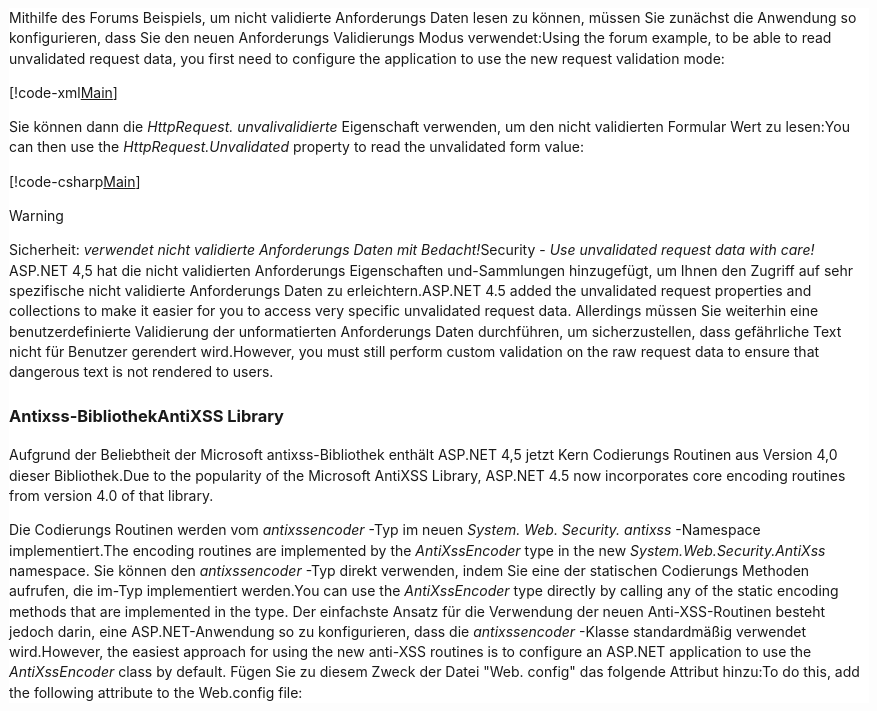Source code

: <span data-ttu-id="5660d-250">Mithilfe des Forums Beispiels, um nicht validierte Anforderungs Daten lesen zu können, müssen Sie zunächst die Anwendung so konfigurieren, dass Sie den neuen Anforderungs Validierungs Modus verwendet:</span><span class="sxs-lookup"><span data-stu-id="5660d-250">Using the forum example, to be able to read unvalidated request data, you first need to configure the application to use the new request validation mode:</span></span>

[!code-xml[Main](whats-new-in-aspnet-45-and-visual-studio-2012/samples/sample5.xml)]

<span data-ttu-id="5660d-251">Sie können dann die *HttpRequest. unvalivalidierte* Eigenschaft verwenden, um den nicht validierten Formular Wert zu lesen:</span><span class="sxs-lookup"><span data-stu-id="5660d-251">You can then use the *HttpRequest.Unvalidated* property to read the unvalidated form value:</span></span>

[!code-csharp[Main](whats-new-in-aspnet-45-and-visual-studio-2012/samples/sample6.cs)]

> [!WARNING]
> <span data-ttu-id="5660d-252">Sicherheit: *verwendet nicht validierte Anforderungs Daten mit Bedacht!*</span><span class="sxs-lookup"><span data-stu-id="5660d-252">Security - *Use unvalidated request data with care!*</span></span> <span data-ttu-id="5660d-253">ASP.NET 4,5 hat die nicht validierten Anforderungs Eigenschaften und-Sammlungen hinzugefügt, um Ihnen den Zugriff auf sehr spezifische nicht validierte Anforderungs Daten zu erleichtern.</span><span class="sxs-lookup"><span data-stu-id="5660d-253">ASP.NET 4.5 added the unvalidated request properties and collections to make it easier for you to access very specific unvalidated request data.</span></span> <span data-ttu-id="5660d-254">Allerdings müssen Sie weiterhin eine benutzerdefinierte Validierung der unformatierten Anforderungs Daten durchführen, um sicherzustellen, dass gefährliche Text nicht für Benutzer gerendert wird.</span><span class="sxs-lookup"><span data-stu-id="5660d-254">However, you must still perform custom validation on the raw request data to ensure that dangerous text is not rendered to users.</span></span>

<a id="_Toc318097382"></a>
### <a name="antixss-library"></a><span data-ttu-id="5660d-255">Antixss-Bibliothek</span><span class="sxs-lookup"><span data-stu-id="5660d-255">AntiXSS Library</span></span>

<span data-ttu-id="5660d-256">Aufgrund der Beliebtheit der Microsoft antixss-Bibliothek enthält ASP.NET 4,5 jetzt Kern Codierungs Routinen aus Version 4,0 dieser Bibliothek.</span><span class="sxs-lookup"><span data-stu-id="5660d-256">Due to the popularity of the Microsoft AntiXSS Library, ASP.NET 4.5 now incorporates core encoding routines from version 4.0 of that library.</span></span>

<span data-ttu-id="5660d-257">Die Codierungs Routinen werden vom *antixssencoder* -Typ im neuen *System. Web. Security. antixss* -Namespace implementiert.</span><span class="sxs-lookup"><span data-stu-id="5660d-257">The encoding routines are implemented by the *AntiXssEncoder* type in the new *System.Web.Security.AntiXss* namespace.</span></span> <span data-ttu-id="5660d-258">Sie können den *antixssencoder* -Typ direkt verwenden, indem Sie eine der statischen Codierungs Methoden aufrufen, die im-Typ implementiert werden.</span><span class="sxs-lookup"><span data-stu-id="5660d-258">You can use the *AntiXssEncoder* type directly by calling any of the static encoding methods that are implemented in the type.</span></span> <span data-ttu-id="5660d-259">Der einfachste Ansatz für die Verwendung der neuen Anti-XSS-Routinen besteht jedoch darin, eine ASP.NET-Anwendung so zu konfigurieren, dass die *antixssencoder* -Klasse standardmäßig verwendet wird.</span><span class="sxs-lookup"><span data-stu-id="5660d-259">However, the easiest approach for using the new anti-XSS routines is to configure an ASP.NET application to use the *AntiXssEncoder* class by default.</span></span> <span data-ttu-id="5660d-260">Fügen Sie zu diesem Zweck der Datei "Web. config" das folgende Attribut hinzu:</span><span class="sxs-lookup"><span data-stu-id="5660d-260">To do this, add the following attribute to the Web.config file:</span></span>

▸ Task goal:
Set down all of the material above exactly as written, leaving the pictures out.

▸ Written response:
Source code

: <span data-ttu-id="5660d-250">Mithilfe des Forums Beispiels, um nicht validierte Anforderungs Daten lesen zu können, müssen Sie zunächst die Anwendung so konfigurieren, dass Sie den neuen Anforderungs Validierungs Modus verwendet:</span><span class="sxs-lookup"><span data-stu-id="5660d-250">Using the forum example, to be able to read unvalidated request data, you first need to configure the application to use the new request validation mode:</span></span>

[!code-xml[Main](whats-new-in-aspnet-45-and-visual-studio-2012/samples/sample5.xml)]

<span data-ttu-id="5660d-251">Sie können dann die *HttpRequest. unvalivalidierte* Eigenschaft verwenden, um den nicht validierten Formular Wert zu lesen:</span><span class="sxs-lookup"><span data-stu-id="5660d-251">You can then use the *HttpRequest.Unvalidated* property to read the unvalidated form value:</span></span>

[!code-csharp[Main](whats-new-in-aspnet-45-and-visual-studio-2012/samples/sample6.cs)]

> [!WARNING]
> <span data-ttu-id="5660d-252">Sicherheit: *verwendet nicht validierte Anforderungs Daten mit Bedacht!*</span><span class="sxs-lookup"><span data-stu-id="5660d-252">Security - *Use unvalidated request data with care!*</span></span> <span data-ttu-id="5660d-253">ASP.NET 4,5 hat die nicht validierten Anforderungs Eigenschaften und-Sammlungen hinzugefügt, um Ihnen den Zugriff auf sehr spezifische nicht validierte Anforderungs Daten zu erleichtern.</span><span class="sxs-lookup"><span data-stu-id="5660d-253">ASP.NET 4.5 added the unvalidated request properties and collections to make it easier for you to access very specific unvalidated request data.</span></span> <span data-ttu-id="5660d-254">Allerdings müssen Sie weiterhin eine benutzerdefinierte Validierung der unformatierten Anforderungs Daten durchführen, um sicherzustellen, dass gefährliche Text nicht für Benutzer gerendert wird.</span><span class="sxs-lookup"><span data-stu-id="5660d-254">However, you must still perform custom validation on the raw request data to ensure that dangerous text is not rendered to users.</span></span>

<a id="_Toc318097382"></a>
### <a name="antixss-library"></a><span data-ttu-id="5660d-255">Antixss-Bibliothek</span><span class="sxs-lookup"><span data-stu-id="5660d-255">AntiXSS Library</span></span>

<span data-ttu-id="5660d-256">Aufgrund der Beliebtheit der Microsoft antixss-Bibliothek enthält ASP.NET 4,5 jetzt Kern Codierungs Routinen aus Version 4,0 dieser Bibliothek.</span><span class="sxs-lookup"><span data-stu-id="5660d-256">Due to the popularity of the Microsoft AntiXSS Library, ASP.NET 4.5 now incorporates core encoding routines from version 4.0 of that library.</span></span>

<span data-ttu-id="5660d-257">Die Codierungs Routinen werden vom *antixssencoder* -Typ im neuen *System. Web. Security. antixss* -Namespace implementiert.</span><span class="sxs-lookup"><span data-stu-id="5660d-257">The encoding routines are implemented by the *AntiXssEncoder* type in the new *System.Web.Security.AntiXss* namespace.</span></span> <span data-ttu-id="5660d-258">Sie können den *antixssencoder* -Typ direkt verwenden, indem Sie eine der statischen Codierungs Methoden aufrufen, die im-Typ implementiert werden.</span><span class="sxs-lookup"><span data-stu-id="5660d-258">You can use the *AntiXssEncoder* type directly by calling any of the static encoding methods that are implemented in the type.</span></span> <span data-ttu-id="5660d-259">Der einfachste Ansatz für die Verwendung der neuen Anti-XSS-Routinen besteht jedoch darin, eine ASP.NET-Anwendung so zu konfigurieren, dass die *antixssencoder* -Klasse standardmäßig verwendet wird.</span><span class="sxs-lookup"><span data-stu-id="5660d-259">However, the easiest approach for using the new anti-XSS routines is to configure an ASP.NET application to use the *AntiXssEncoder* class by default.</span></span> <span data-ttu-id="5660d-260">Fügen Sie zu diesem Zweck der Datei "Web. config" das folgende Attribut hinzu:</span><span class="sxs-lookup"><span data-stu-id="5660d-260">To do this, add the following attribute to the Web.config file:</span></span>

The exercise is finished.